__Stored records__:
..........

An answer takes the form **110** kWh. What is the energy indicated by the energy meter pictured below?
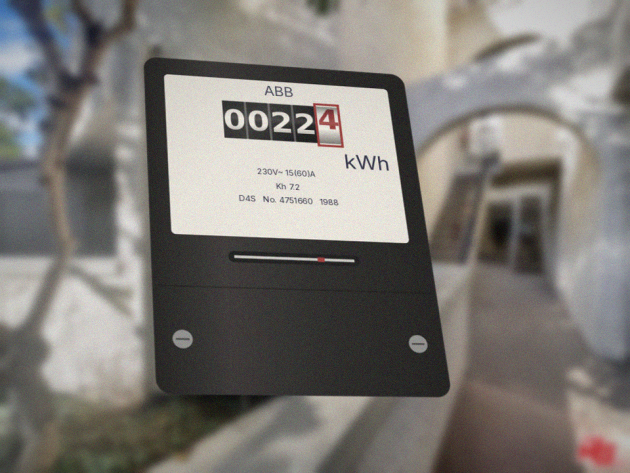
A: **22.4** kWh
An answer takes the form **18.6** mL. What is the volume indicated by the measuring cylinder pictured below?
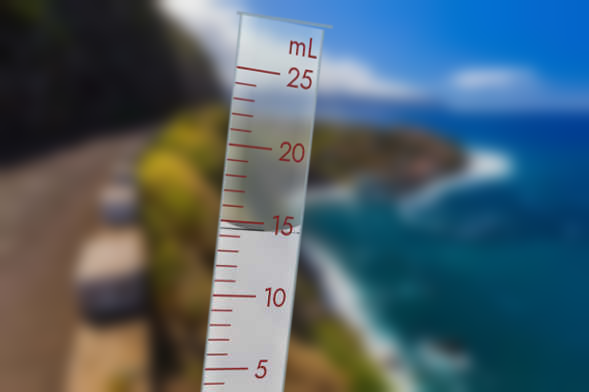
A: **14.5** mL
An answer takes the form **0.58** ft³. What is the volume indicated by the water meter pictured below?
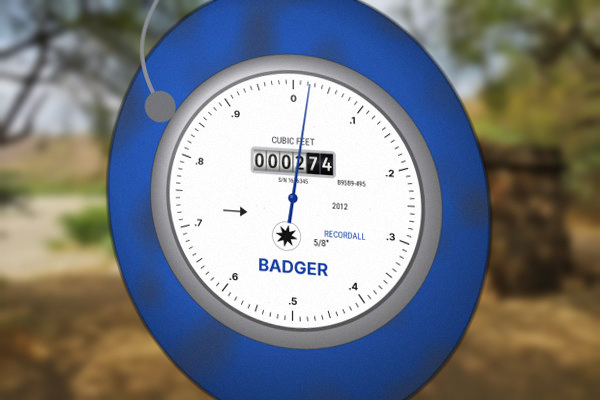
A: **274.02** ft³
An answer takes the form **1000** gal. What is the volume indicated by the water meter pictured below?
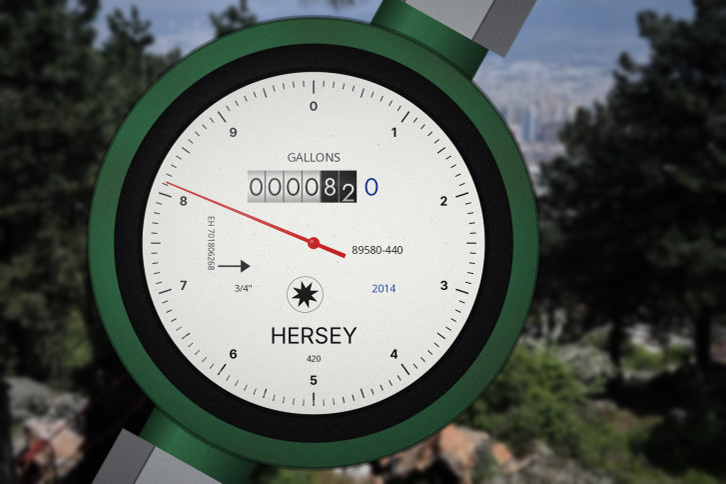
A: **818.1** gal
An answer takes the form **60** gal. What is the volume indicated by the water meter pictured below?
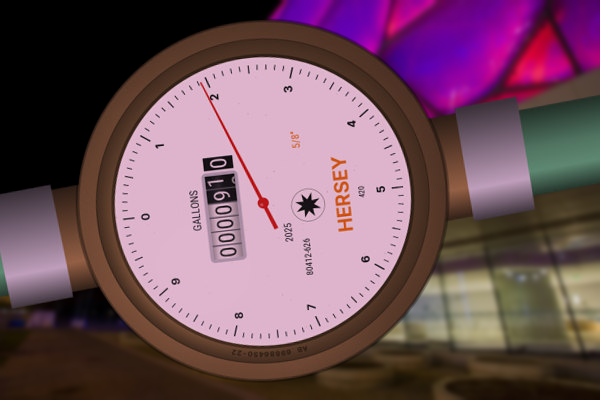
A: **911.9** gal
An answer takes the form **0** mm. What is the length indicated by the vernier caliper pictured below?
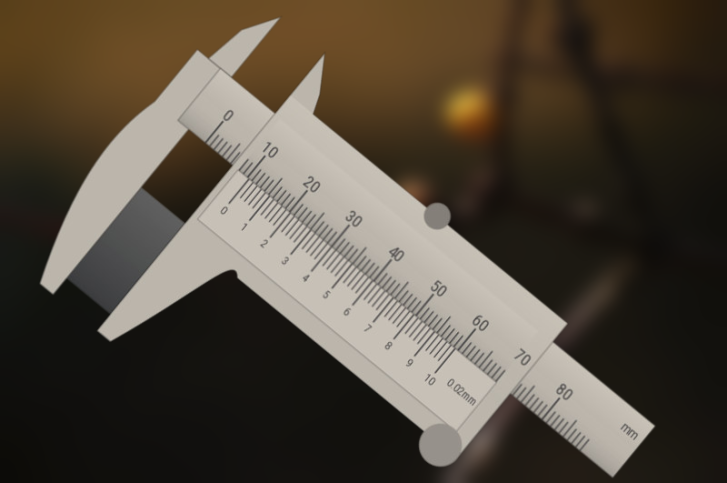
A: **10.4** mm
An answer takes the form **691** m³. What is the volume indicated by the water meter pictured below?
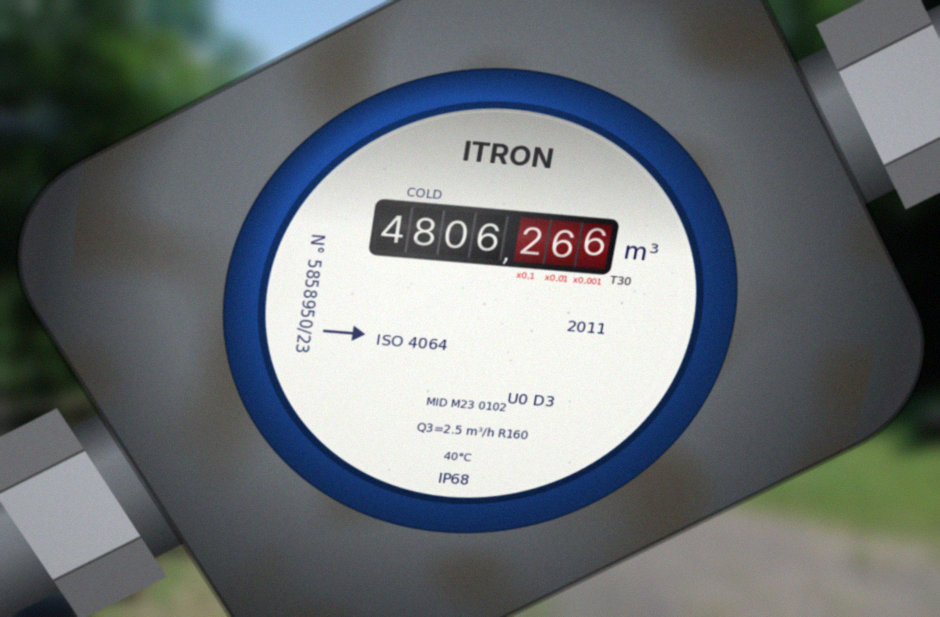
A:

..........

__TASK OBJECTIVE__: Print all of the rows above word for word, omitting the pictures.

__SOLVED EXERCISE__:
An answer takes the form **110** kWh. What is the energy indicated by the energy meter pictured below?
A: **22.4** kWh
An answer takes the form **18.6** mL. What is the volume indicated by the measuring cylinder pictured below?
A: **14.5** mL
An answer takes the form **0.58** ft³. What is the volume indicated by the water meter pictured below?
A: **274.02** ft³
An answer takes the form **1000** gal. What is the volume indicated by the water meter pictured below?
A: **818.1** gal
An answer takes the form **60** gal. What is the volume indicated by the water meter pictured below?
A: **911.9** gal
An answer takes the form **0** mm. What is the length indicated by the vernier caliper pictured below?
A: **10.4** mm
An answer takes the form **691** m³. What is the volume indicated by the water meter pictured below?
A:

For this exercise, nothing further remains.